----- The data -----
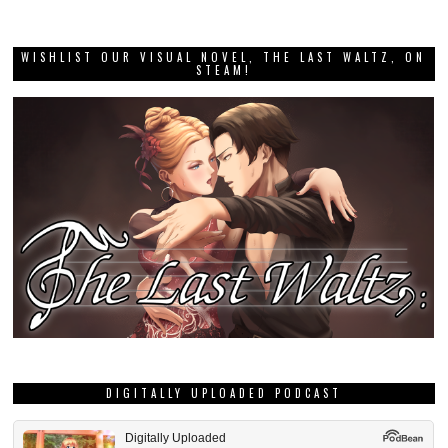
WISHLIST OUR VISUAL NOVEL, THE LAST WALTZ, ON
STEAM!
DIGITALLY UPLOADED PODCAST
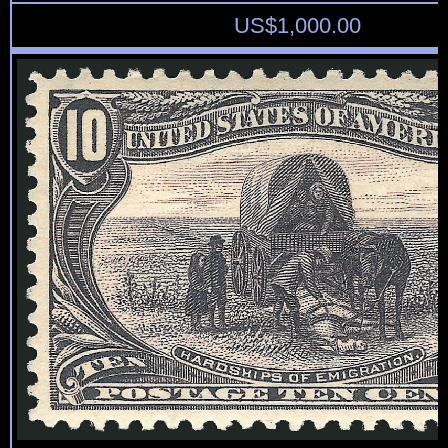
US$
1,000.00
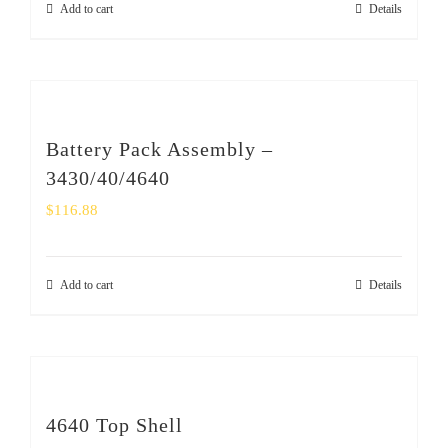
Add to cart
Details
SHOP
Login
0
Battery Pack Assembly –
3430/40/4640
$
116.88
Add to cart
Details
4640 Top Shell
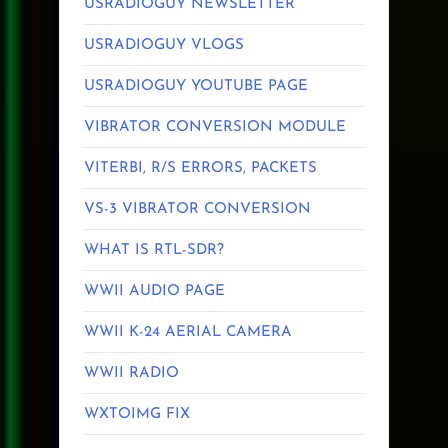
USRADIOGUY NEWSLETTER
USRADIOGUY VLOGS
USRADIOGUY YOUTUBE PAGE
VIBRATOR CONVERSION MODULE
VITERBI, R/S ERRORS, PACKETS
VS-3 VIBRATOR CONVERSION
WHAT IS RTL-SDR?
WWII AUDIO PAGE
WWII K-24 AERIAL CAMERA
WWII RADIO
WXTOIMG FIX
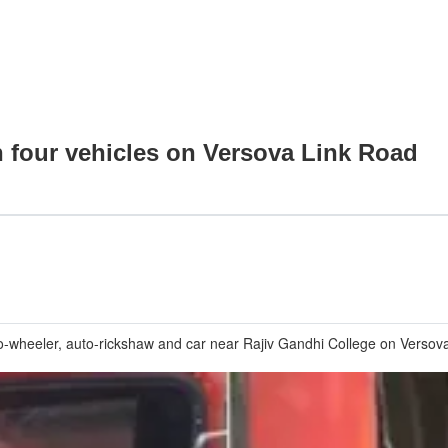
h four vehicles on Versova Link Road
o-wheeler, auto-rickshaw and car near Rajiv Gandhi College on Versova L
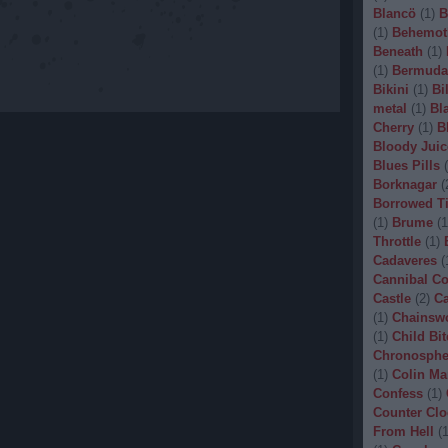
Blancö
(
1
)
B
(
1
)
Behemot
Beneath
(
1
)
(
1
)
Bermuda
Bikini
(
1
)
Bi
metal
(
1
)
Bl
Cherry
(
1
)
B
Bloody Juic
Blues Pills
(
Borknagar
(
Borrowed T
(
1
)
Brume
(
1
Throttle
(
1
)
Cadaveres
(
Cannibal C
Castle
(
2
)
Ca
(
1
)
Chainsw
(
1
)
Child Bit
Chronosphe
(
1
)
Colin Ma
Confess
(
1
)
Counter Clo
From Hell
(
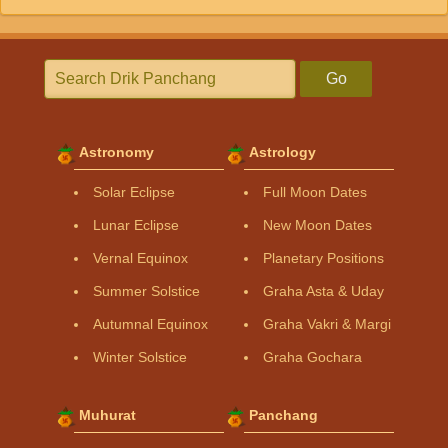
Go
Astronomy
Astrology
Solar Eclipse
Full Moon Dates
Lunar Eclipse
New Moon Dates
Vernal Equinox
Planetary Positions
Summer Solstice
Graha Asta & Uday
Autumnal Equinox
Graha Vakri & Margi
Winter Solstice
Graha Gochara
Muhurat
Panchang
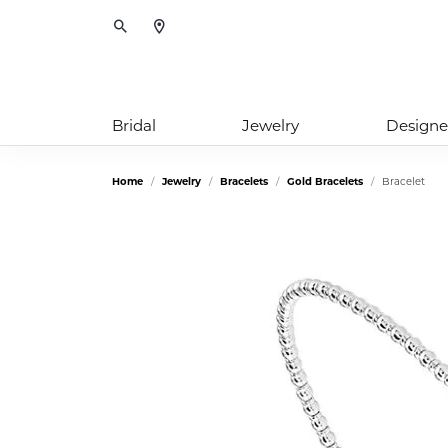
Toggle Search Menu
Bridal
Jewelry
Designe
Home
Jewelry
Bracelets
Gold Bracelets
Bracelet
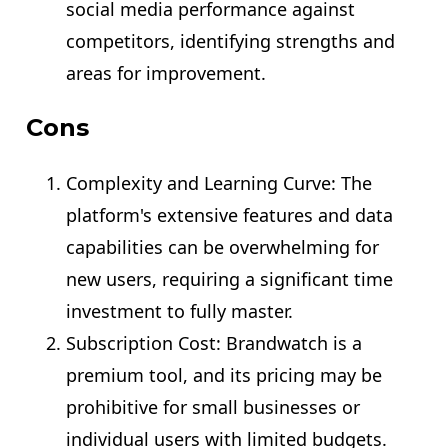
social media performance against
competitors, identifying strengths and
areas for improvement.
Cons
Complexity and Learning Curve: The
platform's extensive features and data
capabilities can be overwhelming for
new users, requiring a significant time
investment to fully master.
Subscription Cost: Brandwatch is a
premium tool, and its pricing may be
prohibitive for small businesses or
individual users with limited budgets.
-----
» What you will do: Wherever the string "Versova" appears in a line of the records above, copy that line.

» Task response:
h four vehicles on Versova Link Road
o-wheeler, auto-rickshaw and car near Rajiv Gandhi College on Versova L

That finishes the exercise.